By Devan Coggan
February 25, 2019 at 12:59 AM EST

Peter Farrelly’s Green Book triumphed at Sunday’s Oscar ceremony, taking home Best Picture despite several weeks of controversy and criticism.

Backstage after the show, reporters asked the film’s producers about the reception to Green Book, which tells the real-life story of black pianist Don Shirley (Mahershala Ali) and Italian-American driver Frank “Tony Lip” Vallelonga (Viggo Mortensen), who accompanied Shirley on a concert tour of the American South in the 1960s.

“Yes, it was discouraging, but we always went back to the film,” producer Jim Burke said. “When we had a bad day, we’d pop in the movie, and we were reminded that we’re all proud of this film — all of us and all of the over 500 people who helped make it.”

Writer-producer Nick Vallelonga also addressed the Shirley family’s comments rejecting the film and Shirley’s characterization in it, after they came forward to say they were never consulted on the script. Vallelonga (the son of the real Tony Lip) told reporters that not contacting Shirley’s family “falls on me,” but that Shirley himself told him not to contact them.

“Don Shirley himself told me to not speak to anyone,” Vallelonga said. “He told me the story that he wanted to tell. He protected his private life and all the other things about him — miraculous things about him. He was an amazing man. He told me, ‘If you’re gonna tell this story, you tell it from your father, me, [and] no one else. Don’t speak to anyone else. That’s how you have to make it.’ And also he told me, ‘Don’t make it ’til after I pass away.’ So I just kept my word to that man. I wish I could have reached out to Don Shirley’s family. I didn’t even know they really existed until after we were making the film. We contacted his estate for music, and then the filmmakers, we invited them all to screenings and discussion. But I personally was not allowed to speak to his family, per Don Shirley’s wishes.”

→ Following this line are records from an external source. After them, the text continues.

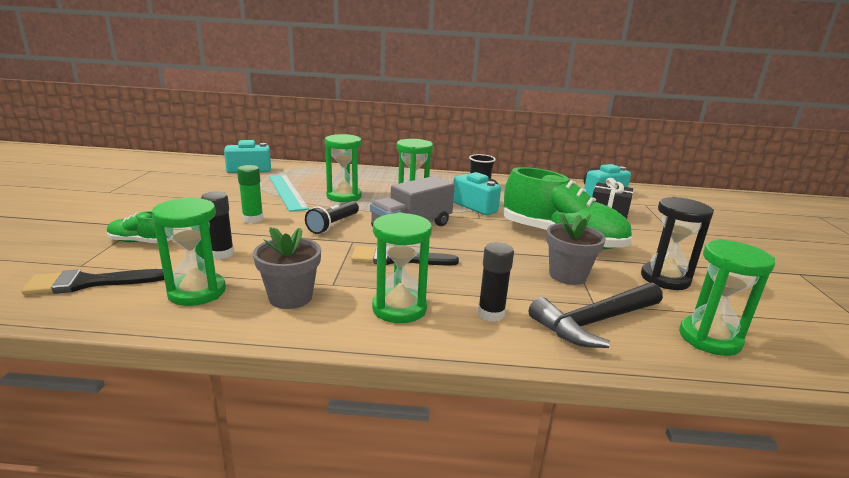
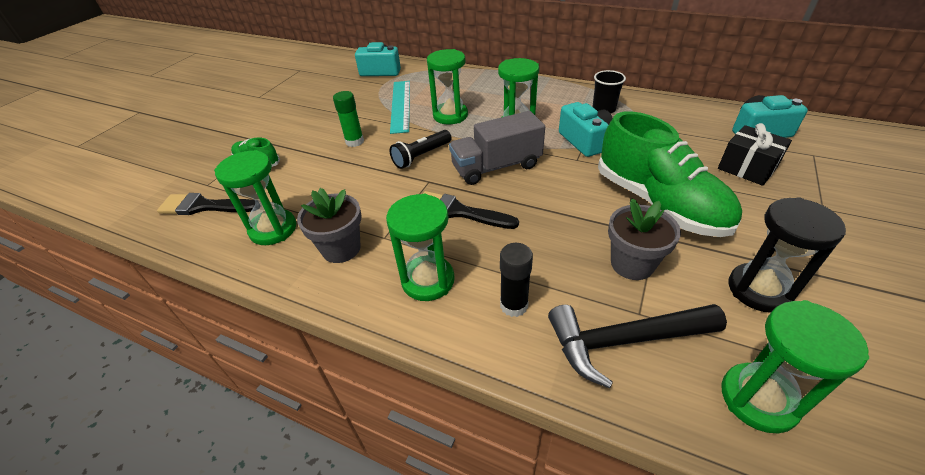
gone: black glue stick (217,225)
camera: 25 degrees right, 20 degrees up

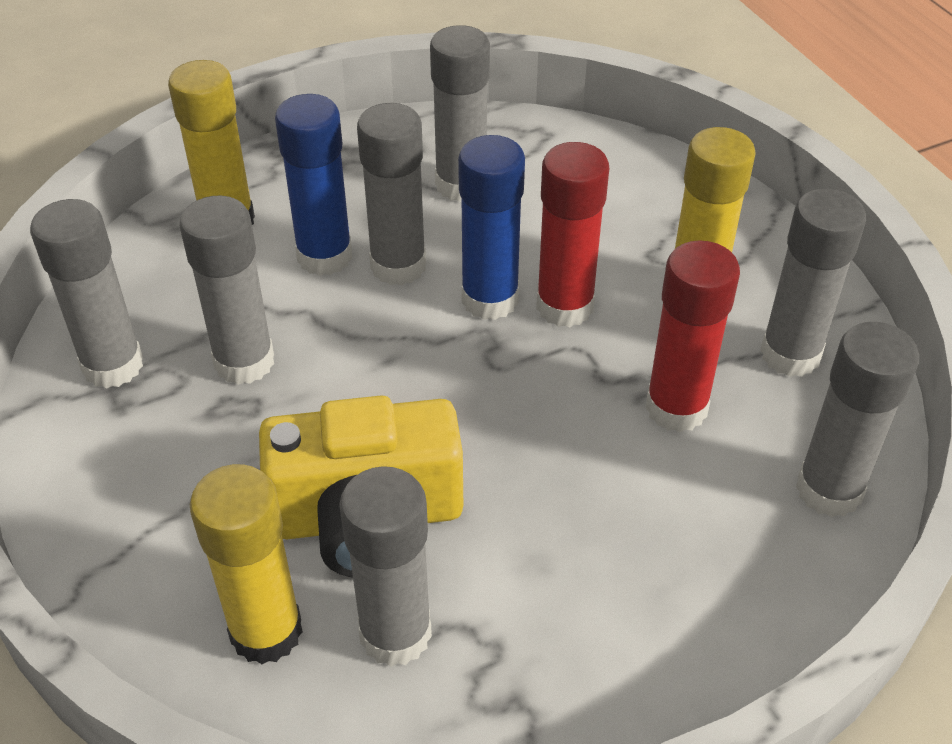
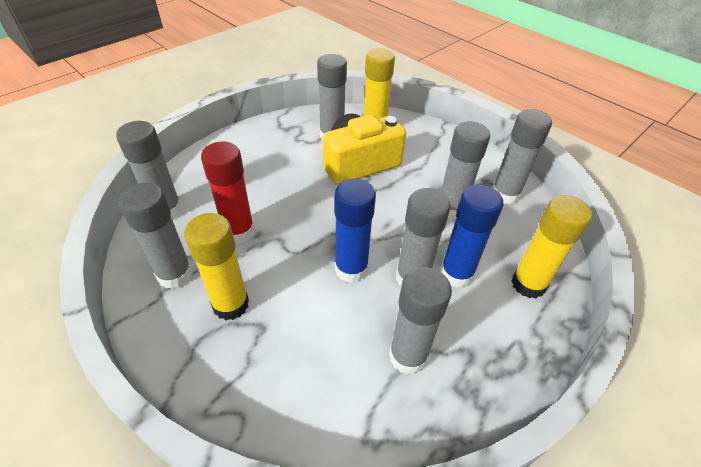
gone: red glue stick (572,234)
camera: 160 degrees right, 0 degrees up

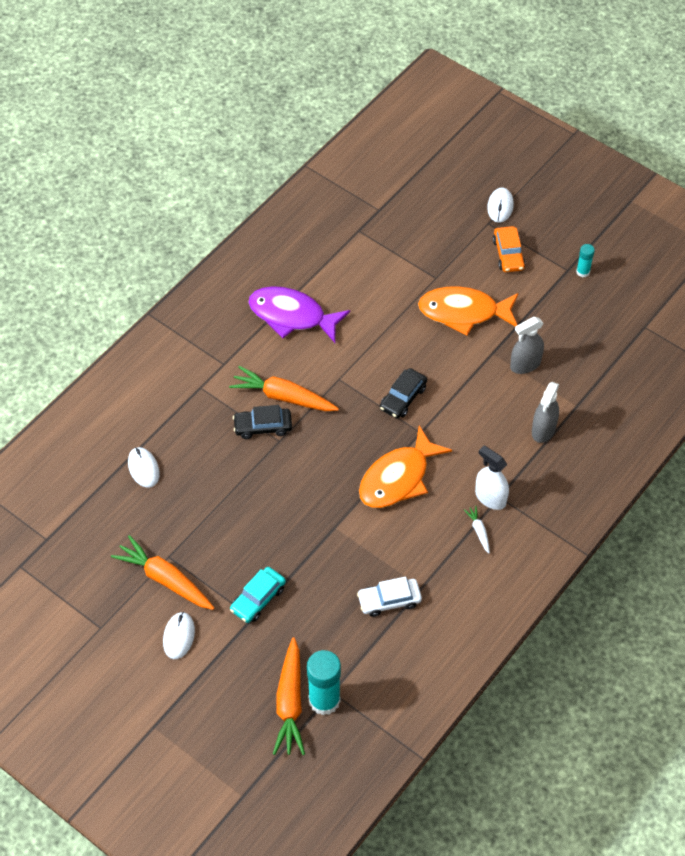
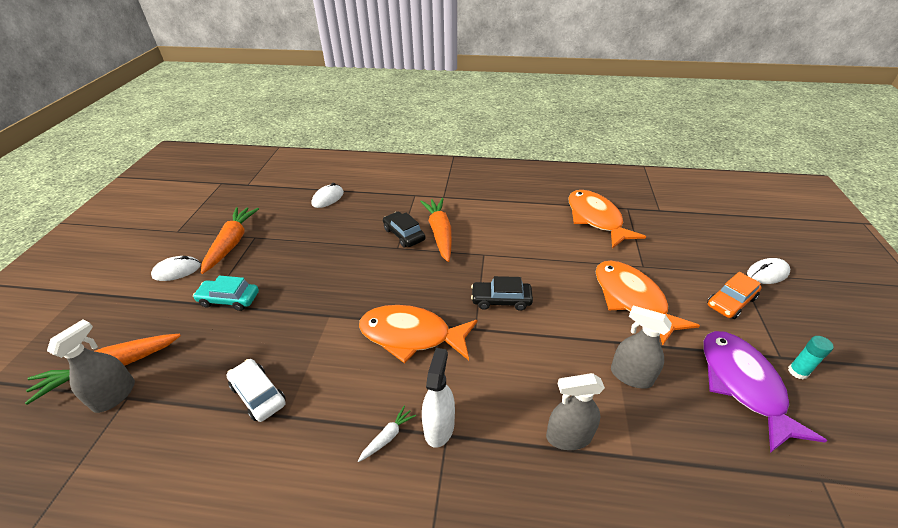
new: orange fish (607,219)
shifted: purple fish (299,314) to (765,392)
swapped: turquoise glue stick (324,682) to grey spray bottle (91,366)
camera: 60 degrees right, 15 degrees down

Green Book became a surprise Oscar contender last fall after winning the audience award at the Toronto International Film Festival. The film has since been dogged by controversy: Farrelly apologized after a 1998 story recirculated about his penchant for flashing his genitals as a joke, and Vallelonga issued an apology for a 2015 tweet reiterating Donald Trump’s debunked claim that Muslims in New Jersey celebrated the Sept. 11 attacks. Green Book also faced criticism for perpetuating a “white savior” stereotype (a concept Seth Meyers recently spoofed with a Late Night sketch).

But ultimately, the controversy didn’t seem to affect Green Book’s Oscar success. In all, the film was up for five Oscars and won three: Best Picture, Best Supporting Actor for Ali, and Best Original Screenplay.

“Don Shirley and my father together had an amazing story together and went on the road and changed each other, and I think that comes out,” Vallelonga told reporters. “That’s why the film is what it is. It’s because of the both of them.”